Friday, March 21, 2014

HIV-Infected Food (China)




China Daily
21 March 2014


The Ministry of Public Security and local police have refuted the rumor that a lot of people in Wenzhou city, East China's Zhejiang province, are infected with HIV/AIDS because they ate food tainted with HIV virus, People's Daily reported on Friday.

A rumor had been spread via text that more than10,000 HIV/AIDS-infected people spread the HIV virus by dropping their blood in food in many cities around the country and many people were infected in Wenzhou.

The rumor also said that the infections had been confirmed by the ministry. […]

Thursday, March 20, 2014

Scared by the Maid



Christopher Logue, Christopher Logue’s True Stories from Private Eye (London: A. P. Rushton, 1973), p. 55.

No clipping supports this story, but I have found its source reliable on other occasions.

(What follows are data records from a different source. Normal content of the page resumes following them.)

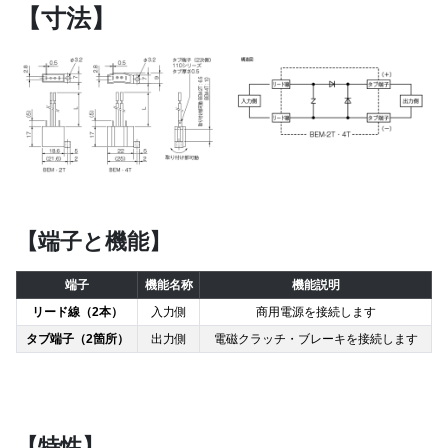
【寸法】
【端子と機能】
端子
機能名称
機能説明
リード線（2本）
入力側
商用電源を接続します
タブ端子（2箇所）
出力側
電磁クラッチ・ブレーキを接続します
【特性】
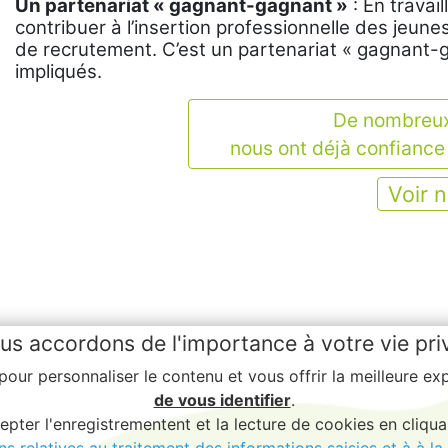
Un partenariat « gagnant-gagnant »
: En travai
contribuer à l’insertion professionnelle des jeun
de recrutement. C’est un partenariat « gagnant-g
impliqués.
De nombreux
nous ont déjà confiance
Voir 
us accordons de l'importance à votre vie pri
 pour personnaliser le contenu et vous offrir la meilleure e
de vous identifier
.
ter l'enregistrementent et la lecture de cookies en cliqua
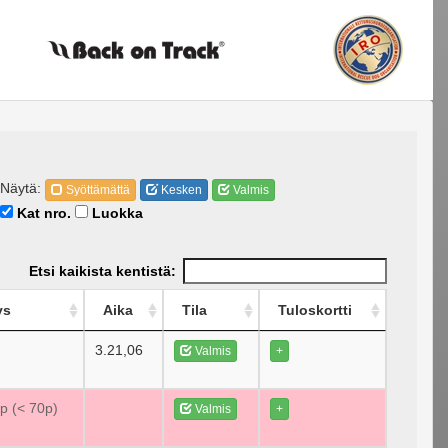
Näytä:
Syöttämättä
Kesken
Valmis
Kat nro.
Luokka
Etsi kaikista kentistä:
ys
Aika
Tila
Tuloskortti
3.21,06
Valmis
+
0p (< 70p)
Valmis
+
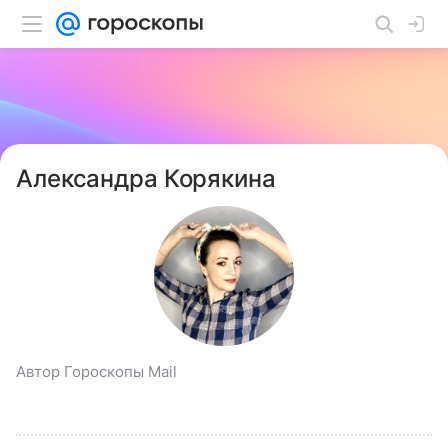
Александра Корякина
Автор Гороскопы Mail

A world-famous mountaineer was asked to pass the weekend in a grand provincial home. Arriving late and last his hostess enquired if he minded sleeping in the haunted room. He did not mind.

The room was small, remote from the others, beamed, and the bed, into which he climbed after a good supper, a curtained four-poster.

At about three in the morning he was awakened by a slurry, shuffling sound which seemed to come from just beyond the bed curtains.

Hoping it would go away he stayed put. It got worse. That is to say it became a strangulated series of gasps.

Surrendering to his fright the mountaineer put his fingers in his ears and his head under the bolster.

Some time later the noises stopped and he went back to sleep.

Next morning he drew the curtains and found that one of the maids had hanged herself from the room’s main beam.

Kicked By a Corpse



Christopher Logue, Christopher Logue’s True Stories from Private Eye (London: A. P. Rushton, 1973), p. 23.

The town of Debreczen in north-west Hungary was the home of  a man called Janos Dey.

Dey was married to a nagging wife. As he did not want to get rid of her he spent a good deal of his time considering how she could be brought to her senses. Finally he evolved a plan in which fear and guilt would play important roles.

He would fake a suicide.

Dey constructed a safety harness and climbed into it while his wife was doing her shopping. Shortly before she was due back he got into the harness and suspended himself, a convincing corpse, from the ceiling of their bedroom.

His wife returned, and seeing what she believed to be her dead husband, she screamed and fainted.

The women living next door heard the scream. She hurried over to see what had happened.

She found what she thought were two corpses.

Not one to miss an opportunity the woman decided to loot the flat before she fetched the police.

As she was slipping out of the bedroom with various items under her arm, the hanging corpse lifted its foot and gave her a good kick.

So great was the shock she died of a heart attack.

Dey was acquitted on a charge of manslaughter. He told the court that his wife’s nagging had stopped.